A melting furnace for glasses or ceramics is typically constructed as a refractory-lined chamber having an orifice at the bottom from which molten material may be drawn from the furnace. The orifice is subjected to extreme temperatures and has abrasive material flowing through it and must therefore be made of a material which is resistant to abrasion, corrosion and wear. In addition, it is desirable to make the orifice out of a thermally and electrically conductive material, since electric power is typically supplied to the orifice to control the temperature of material flowing through it.
Orifices made of pure tungsten offer good wear resistance but are heavy and difficult to machine and therefore quite expensive to produce. Those made of pure molybdenum are lighter and easier to machine but are less wear-resistant and must be frequently replaced. Because melting furnaces operate at very high temperatures, it is most economical to operate them continuously, thereby avoiding unnecessary energy consumption associated with interruptions and cooldowns. It is very costly to shut down a furnace and empty it in order to replace a worn or disintegrated orifice. Thus, it would be advantageous to have orifices which are durable and rugged.

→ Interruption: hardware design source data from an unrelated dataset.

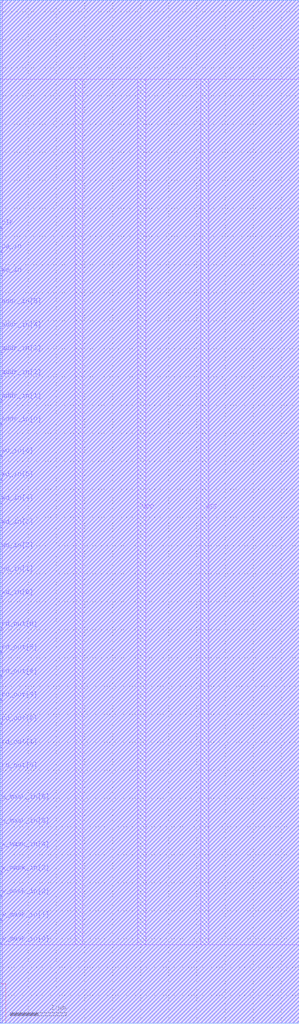
<source format=lef>
VERSION 5.7 ;
BUSBITCHARS "[]" ;
MACRO fakeram45_64x7_upper
  FOREIGN fakeram45_64x7_upper 0 0 ;
  SYMMETRY X Y R90 ;
  SIZE 0.19 BY 1.4 ;
  CLASS BLOCK ;
  PIN w_mask_in[0]
    DIRECTION INPUT ;
    USE SIGNAL ;
    SHAPE ABUTMENT ;
    PORT
      LAYER metal18 ;
      RECT 0.000 2.800 0.070 2.870 ;
    END
  END w_mask_in[0]
  PIN w_mask_in[1]
    DIRECTION INPUT ;
    USE SIGNAL ;
    SHAPE ABUTMENT ;
    PORT
      LAYER metal18 ;
      RECT 0.000 3.640 0.070 3.710 ;
    END
  END w_mask_in[1]
  PIN w_mask_in[2]
    DIRECTION INPUT ;
    USE SIGNAL ;
    SHAPE ABUTMENT ;
    PORT
      LAYER metal18 ;
      RECT 0.000 4.480 0.070 4.550 ;
    END
  END w_mask_in[2]
  PIN w_mask_in[3]
    DIRECTION INPUT ;
    USE SIGNAL ;
    SHAPE ABUTMENT ;
    PORT
      LAYER metal18 ;
      RECT 0.000 5.320 0.070 5.390 ;
    END
  END w_mask_in[3]
  PIN w_mask_in[4]
    DIRECTION INPUT ;
    USE SIGNAL ;
    SHAPE ABUTMENT ;
    PORT
      LAYER metal18 ;
      RECT 0.000 6.160 0.070 6.230 ;
    END
  END w_mask_in[4]
  PIN w_mask_in[5]
    DIRECTION INPUT ;
    USE SIGNAL ;
    SHAPE ABUTMENT ;
    PORT
      LAYER metal18 ;
      RECT 0.000 7.000 0.070 7.070 ;
    END
  END w_mask_in[5]
  PIN w_mask_in[6]
    DIRECTION INPUT ;
    USE SIGNAL ;
    SHAPE ABUTMENT ;
    PORT
      LAYER metal18 ;
      RECT 0.000 7.840 0.070 7.910 ;
    END
  END w_mask_in[6]
  PIN rd_out[0]
    DIRECTION OUTPUT ;
    USE SIGNAL ;
    SHAPE ABUTMENT ;
    PORT
      LAYER metal18 ;
      RECT 0.000 8.960 0.070 9.030 ;
    END
  END rd_out[0]
  PIN rd_out[1]
    DIRECTION OUTPUT ;
    USE SIGNAL ;
    SHAPE ABUTMENT ;
    PORT
      LAYER metal18 ;
      RECT 0.000 9.800 0.070 9.870 ;
    END
  END rd_out[1]
  PIN rd_out[2]
    DIRECTION OUTPUT ;
    USE SIGNAL ;
    SHAPE ABUTMENT ;
    PORT
      LAYER metal18 ;
      RECT 0.000 10.640 0.070 10.710 ;
    END
  END rd_out[2]
  PIN rd_out[3]
    DIRECTION OUTPUT ;
    USE SIGNAL ;
    SHAPE ABUTMENT ;
    PORT
      LAYER metal18 ;
      RECT 0.000 11.480 0.070 11.550 ;
    END
  END rd_out[3]
  PIN rd_out[4]
    DIRECTION OUTPUT ;
    USE SIGNAL ;
    SHAPE ABUTMENT ;
    PORT
      LAYER metal18 ;
      RECT 0.000 12.320 0.070 12.390 ;
    END
  END rd_out[4]
  PIN rd_out[5]
    DIRECTION OUTPUT ;
    USE SIGNAL ;
    SHAPE ABUTMENT ;
    PORT
      LAYER metal18 ;
      RECT 0.000 13.160 0.070 13.230 ;
    END
  END rd_out[5]
  PIN rd_out[6]
    DIRECTION OUTPUT ;
    USE SIGNAL ;
    SHAPE ABUTMENT ;
    PORT
      LAYER metal18 ;
      RECT 0.000 14.000 0.070 14.070 ;
    END
  END rd_out[6]
  PIN wd_in[0]
    DIRECTION INPUT ;
    USE SIGNAL ;
    SHAPE ABUTMENT ;
    PORT
      LAYER metal18 ;
      RECT 0.000 15.120 0.070 15.190 ;
    END
  END wd_in[0]
  PIN wd_in[1]
    DIRECTION INPUT ;
    USE SIGNAL ;
    SHAPE ABUTMENT ;
    PORT
      LAYER metal18 ;
      RECT 0.000 15.960 0.070 16.030 ;
    END
  END wd_in[1]
  PIN wd_in[2]
    DIRECTION INPUT ;
    USE SIGNAL ;
    SHAPE ABUTMENT ;
    PORT
      LAYER metal18 ;
      RECT 0.000 16.800 0.070 16.870 ;
    END
  END wd_in[2]
  PIN wd_in[3]
    DIRECTION INPUT ;
    USE SIGNAL ;
    SHAPE ABUTMENT ;
    PORT
      LAYER metal18 ;
      RECT 0.000 17.640 0.070 17.710 ;
    END
  END wd_in[3]
  PIN wd_in[4]
    DIRECTION INPUT ;
    USE SIGNAL ;
    SHAPE ABUTMENT ;
    PORT
      LAYER metal18 ;
      RECT 0.000 18.480 0.070 18.550 ;
    END
  END wd_in[4]
  PIN wd_in[5]
    DIRECTION INPUT ;
    USE SIGNAL ;
    SHAPE ABUTMENT ;
    PORT
      LAYER metal18 ;
      RECT 0.000 19.320 0.070 19.390 ;
    END
  END wd_in[5]
  PIN wd_in[6]
    DIRECTION INPUT ;
    USE SIGNAL ;
    SHAPE ABUTMENT ;
    PORT
      LAYER metal18 ;
      RECT 0.000 20.160 0.070 20.230 ;
    END
  END wd_in[6]
  PIN addr_in[0]
    DIRECTION INPUT ;
    USE SIGNAL ;
    SHAPE ABUTMENT ;
    PORT
      LAYER metal18 ;
      RECT 0.000 21.280 0.070 21.350 ;
    END
  END addr_in[0]
  PIN addr_in[1]
    DIRECTION INPUT ;
    USE SIGNAL ;
    SHAPE ABUTMENT ;
    PORT
      LAYER metal18 ;
      RECT 0.000 22.120 0.070 22.190 ;
    END
  END addr_in[1]
  PIN addr_in[2]
    DIRECTION INPUT ;
    USE SIGNAL ;
    SHAPE ABUTMENT ;
    PORT
      LAYER metal18 ;
      RECT 0.000 22.960 0.070 23.030 ;
    END
  END addr_in[2]
  PIN addr_in[3]
    DIRECTION INPUT ;
    USE SIGNAL ;
    SHAPE ABUTMENT ;
    PORT
      LAYER metal18 ;
      RECT 0.000 23.800 0.070 23.870 ;
    END
  END addr_in[3]
  PIN addr_in[4]
    DIRECTION INPUT ;
    USE SIGNAL ;
    SHAPE ABUTMENT ;
    PORT
      LAYER metal18 ;
      RECT 0.000 24.640 0.070 24.710 ;
    END
  END addr_in[4]
  PIN addr_in[5]
    DIRECTION INPUT ;
    USE SIGNAL ;
    SHAPE ABUTMENT ;
    PORT
      LAYER metal18 ;
      RECT 0.000 25.480 0.070 25.550 ;
    END
  END addr_in[5]
  PIN we_in
    DIRECTION INPUT ;
    USE SIGNAL ;
    SHAPE ABUTMENT ;
    PORT
      LAYER metal18 ;
      RECT 0.000 26.600 0.070 26.670 ;
    END
  END we_in
  PIN ce_in
    DIRECTION INPUT ;
    USE SIGNAL ;
    SHAPE ABUTMENT ;
    PORT
      LAYER metal18 ;
      RECT 0.000 27.440 0.070 27.510 ;
    END
  END ce_in
  PIN clk
    DIRECTION INPUT ;
    USE SIGNAL ;
    SHAPE ABUTMENT ;
    PORT
      LAYER metal18 ;
      RECT 0.000 28.280 0.070 28.350 ;
    END
  END clk
  PIN VSS
    DIRECTION INOUT ;
    USE GROUND ;
    PORT
      LAYER metal17 ;
      RECT 2.660 2.800 2.940 33.600 ;
      RECT 7.140 2.800 7.420 33.600 ;
    END
  END VSS
  PIN VDD
    DIRECTION INOUT ;
    USE POWER ;
    PORT
      LAYER metal17 ;
      RECT 4.900 2.800 5.180 33.600 ;
    END
  END VDD
  OBS
    LAYER metal20 ;
    RECT 0 0 10.640 36.400 ;
    LAYER metal19 ;
    RECT 0 0 10.640 36.400 ;
    LAYER metal18 ;
    RECT 0.070 0 10.640 36.400 ;
    RECT 0 0.000 0.070 2.800 ;
    RECT 0 2.870 0.070 3.640 ;
    RECT 0 3.710 0.070 4.480 ;
    RECT 0 4.550 0.070 5.320 ;
    RECT 0 5.390 0.070 6.160 ;
    RECT 0 6.230 0.070 7.000 ;
    RECT 0 7.070 0.070 7.840 ;
    RECT 0 7.910 0.070 8.960 ;
    RECT 0 9.030 0.070 9.800 ;
    RECT 0 9.870 0.070 10.640 ;
    RECT 0 10.710 0.070 11.480 ;
    RECT 0 11.550 0.070 12.320 ;
    RECT 0 12.390 0.070 13.160 ;
    RECT 0 13.230 0.070 14.000 ;
    RECT 0 14.070 0.070 15.120 ;
    RECT 0 15.190 0.070 15.960 ;
    RECT 0 16.030 0.070 16.800 ;
    RECT 0 16.870 0.070 17.640 ;
    RECT 0 17.710 0.070 18.480 ;
    RECT 0 18.550 0.070 19.320 ;
    RECT 0 19.390 0.070 20.160 ;
    RECT 0 20.230 0.070 21.280 ;
    RECT 0 21.350 0.070 22.120 ;
    RECT 0 22.190 0.070 22.960 ;
    RECT 0 23.030 0.070 23.800 ;
    RECT 0 23.870 0.070 24.640 ;
    RECT 0 24.710 0.070 25.480 ;
    RECT 0 25.550 0.070 26.600 ;
    RECT 0 26.670 0.070 27.440 ;
    RECT 0 27.510 0.070 28.280 ;
    RECT 0 28.350 0.070 36.400 ;
    LAYER metal17 ;
    RECT 0 0 10.640 2.800 ;
    RECT 0 33.600 10.640 36.400 ;
    RECT 0.000 2.800 2.660 33.600 ;
    RECT 2.940 2.800 4.900 33.600 ;
    RECT 5.180 2.800 7.140 33.600 ;
    RECT 7.420 2.800 10.640 33.600 ;
  END
END fakeram45_64x7_upper

END LIBRARY

</source>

Composite orifices, as defined herein, are those which are made of at least two dissimilar materials, such as, for example, tungsten and molybdenum or tungsten and iridium. Composite orifices may be made using powder metallurgical techniques in combination with other fabrication processes. Typically, the core and the shell portions are fabricated separately and then press-fit together. For example, the shell portion may be made by powder metallurgical techniques and sintered around a solid metal core to form a tight fit as the shell portion shrinks during sintering. However, unless the core and shell parts are actually bonded together in some way, the core is likely to loosen during furnace operation.
It would be an advancement in the art to provide an efficient and economical method of making a durable wear- and abrasion-resistant composite orifice for a melting furnace.